Twins Clovis and Ed Ray were co-captains of the 1998 Macalester College football team and accomplished students who went on to successful business careers. They were high-achieving students and the working-class sons of a disabled Army Vietnam veteran from Texas.
Ed Ray, 35, an Ecolab manager in China, came home to St. Paul and "Mac" on a recent Saturday to remember his brother as a man who put service above self. At age 32, Clovis Ray resigned from a job at Wells Fargo & Co. to enlist in the Army.
Last spring, Lt. Clovis Ray was killed as he led his Army platoon in Kunar Province, Afghanistan. Earlier this month his brother, flanked at the halftime of a Mac football game by several dozen former Mac players and Macalester President Brian Rosenberg, dedicated the stadium flagpole to the memory of Clovis Ray, an understated American hero.
"We both ... embraced the Mac culture of internationalism and making the world a better place," Ed Ray said last week. "Clovis told me how excited he was about leading and protecting his platoon. All of his men safely returned from Afghanistan.
"Clovis was an unselfish, fearless leader with a big heart. I truly believe Clovis would have wanted us to focus on remembering the good times together rather than the sorrow due to his passing. He would have wanted everyone he knew to live their lives as he lived his: Make every second count. Turn negatives into positives. Make a difference in whatever you do. Set goals and be prepared to work to achieve your dreams. Unselfishly love your family and friends. Give back to community and country."
Sounds like an excellent plan for us to honor the memory of this fallen warrior.
An inspired Mac team won that game on Sept. 8. Ray is survived by his wife and 5-year-old son.
TURKEY BACON DEBUT
Hormel's Jennie-O launches a new advertising campaign this week for its turkey bacon product.
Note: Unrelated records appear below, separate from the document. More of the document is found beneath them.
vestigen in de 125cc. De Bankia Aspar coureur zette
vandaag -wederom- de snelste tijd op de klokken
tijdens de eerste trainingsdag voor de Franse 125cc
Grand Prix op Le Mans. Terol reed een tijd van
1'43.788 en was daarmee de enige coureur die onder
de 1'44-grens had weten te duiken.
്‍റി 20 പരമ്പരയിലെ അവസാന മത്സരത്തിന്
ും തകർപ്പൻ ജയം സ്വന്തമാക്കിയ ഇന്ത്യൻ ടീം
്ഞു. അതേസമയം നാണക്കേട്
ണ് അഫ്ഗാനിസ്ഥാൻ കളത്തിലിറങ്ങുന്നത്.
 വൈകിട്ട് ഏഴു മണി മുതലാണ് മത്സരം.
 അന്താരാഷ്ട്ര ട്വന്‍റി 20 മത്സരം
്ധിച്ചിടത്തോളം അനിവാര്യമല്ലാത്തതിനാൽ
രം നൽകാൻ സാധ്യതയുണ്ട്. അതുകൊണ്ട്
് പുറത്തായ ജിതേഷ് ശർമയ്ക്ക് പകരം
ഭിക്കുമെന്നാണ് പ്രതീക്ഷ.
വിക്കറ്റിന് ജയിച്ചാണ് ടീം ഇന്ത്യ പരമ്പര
The campaign, created by BBDO Proximity in Minneapolis, features the classic upstate New York village of Sleepy Hollow where real residents and actors are shown dining on lower-sodium turkey bacon and other turkey breakfast staples, including sausage links and patties.
The campaign is a continuation of Jennie-O's "Make the Switch" theme that began with an effort to get consumers to substitute turkey for beef and eat more turkey burgers. That advertisement involved setting up a Jennie-O restaurant in a Los Angeles neighborhood and serving 2,500 free turkey burgers to the locals there. Last year, Jennie-O partnered with TV reality show "The Biggest Loser" to promote the leanness of turkey products.
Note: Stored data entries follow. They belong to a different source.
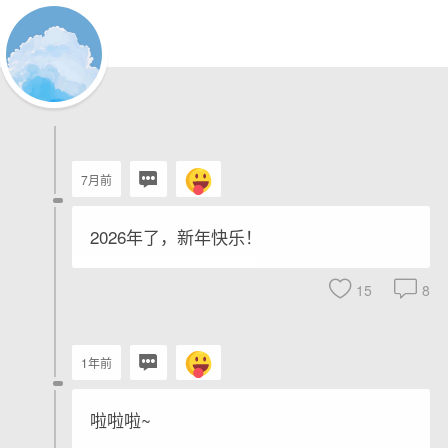
7月前
2026年了，新年快乐！
15
8
1年前
啦啦啦~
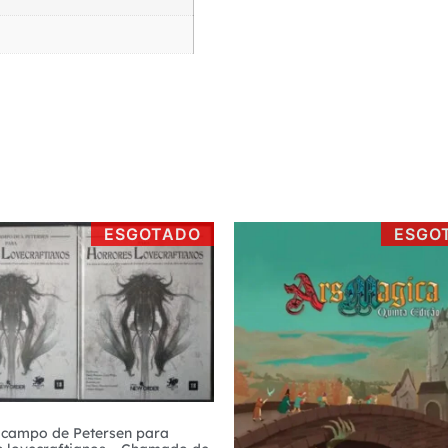
ESGOTADO
ESGO
 campo de Petersen para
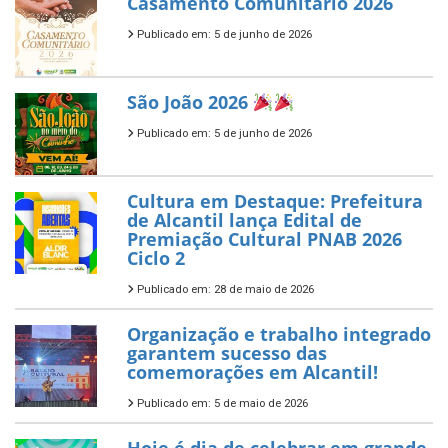
Casamento Comunitário 2026
Publicado em: 5 de junho de 2026
São João 2026
Publicado em: 5 de junho de 2026
Cultura em Destaque: Prefeitura
de Alcantil lança Edital de
Premiação Cultural PNAB 2026
Ciclo 2
Publicado em: 28 de maio de 2026
Organização e trabalho integrado
garantem sucesso das
comemorações em Alcantil!
Publicado em: 5 de maio de 2026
"The Jennie-O Turkey Store is on a mission to help the world discover the great taste of turkey," said Jen Ehresmann, Jennie-O Turkey Store director of marketing.
The campaign must be working. The Jennie-O brand accounted for 20 percent of Hormel's second-quarter sales with an operating profit that rose 50 percent.
•Cielostar, formerly Outsource One, a benefits administration and technology company that is growing in anticipation of state-based health care exchanges through the new health care law, has named John Reynolds as CEO. Reynolds, 50, succeeds Bill Mehus, 57, the company's founder in 1988. Mehus is executive chairman and will help direct the company's strategic direction. Reynolds will focus on adding services to Cielostar's nationwide customer base that's capitalizing on the health care consumerism movement and emerging technology, including private exchanges. Reynolds joined Minneapolis-based Cielostar after selling FIS Healthcare Division to Lightyear Capital in August. He was president of FIS Healthcare, Government and Biller Solutions.
•Two Minneapolis attorneys have co-written a guidebook to help other lawyers set up pro bono programs to help low-income inventors navigate the sometimes daunting patent application process. Amy Salmela, a partner at Patterson Thuente, and Mark Privratsky, a partner at Lindquist & Vennum, are behind "Patent Law Pro Bono: A Best Practices Handbook." The lawyers developed the book after participating in a successful pro bono pilot project in Minnesota last year. Demand for the handbook increased when the America Invents Act (AIA) added a provision requiring the U.S. Patent & Trademark Office to set up pro bono programs across the country.
•Scott Anderson is the new chief economist for San Francisco-based Bank of the West. The former senior economist at Wells Fargo in Minneapolis left for Northern California last month. He was author of the California and Minnesota outlooks for Wells Fargo. He earned a bachelor's degree in economics from the University of Minnesota. In the new job, he will analyze world and national economic trends for Bank of the West managers and clients.
•Allianz Life Insurance of North America has extended its financial literacy partnership with BestPrep and Junior Achievement to help Twin Cities youth. A $600,000 donation extends the relationship through 2015 with each organization receiving $100,000 per year, as well as scores of Allianz Life volunteers to those nonprofits.
•RBC Wealth Managment, the seventh-largest full-service retail brokerage with nearly 2,000 financial advisers, says women constitute nearly 40 percent of its trainees. The company, part of RBC Financial, just held its 20th Women's Association of Financial Advisors conference in Minneapolis. About 20 percent of RBC and industry financial advisers today are women.